# Effects of Illumination on the Categorization of Shiny Materials

**Authors:** J. Farley Norman, James T. Todd, Flip Phillips

arXiv: 1908.00902 · 2019-10-22

## TL;DR

This study investigates how different lighting conditions affect the perception and categorization of shiny metallic and black materials, revealing that illumination patterns can cause confusions between these categories.

## Contribution

It introduces a quantitative analysis linking HDRI lighting patterns to perceptual biases in material categorization, highlighting the influence of illumination on visual judgments.

## Key findings

- Lighting patterns significantly influence material categorization.
- Metal and shiny black materials are often confused under certain lighting conditions.
- Spherical harmonic analysis can predict perceptual biases based on illumination.

## Abstract

The present research was designed to examine how patterns of illumination influence the perceptual categorization of metal, shiny black, and shiny white materials.
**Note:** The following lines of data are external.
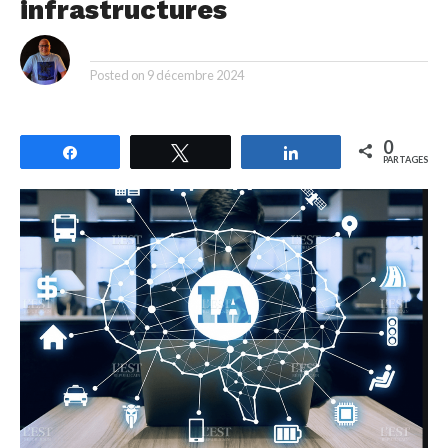
infrastructures
By
Posted on
9 décembre 2024
0
Partagez
Tweetez
Partagez
PARTAGES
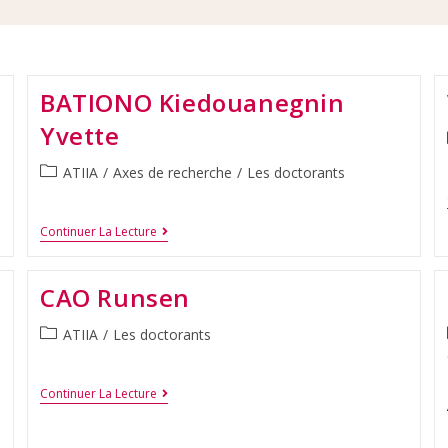
BATIONO Kiedouanegnin
Yvette
ATIIA
/
Axes de recherche
/
Les doctorants
Continuer La Lecture
CAO Runsen
ATIIA
/
Les doctorants
Continuer La Lecture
The stimuli depicted three possible objects that were illuminated by five possible HDRI light maps, which varied in their overall distributions of illuminant directions and intensities. The surfaces included a low roughness chrome material, a shiny black material, and a shiny white material with both diffuse and specular components. Observers rated each stimulus by adjusting four sliders to indicate their confidence that the depicted material was metal, shiny black, shiny white or something else, and these adjustments were constrained so that the sum of all four settings was always 100%. The results revealed that the metal and shiny black categories are easily confused. For example, metal materials with low intensity light maps or a narrow range of illuminant directions are often judged as shiny black, whereas shiny black materials with high intensity light maps or a wide range of illuminant directions are often judged as metal. A spherical harmonic analysis was performed on the different light maps in an effort to quantitatively predict how they would bias observers' judgments of metal and shiny black surfaces.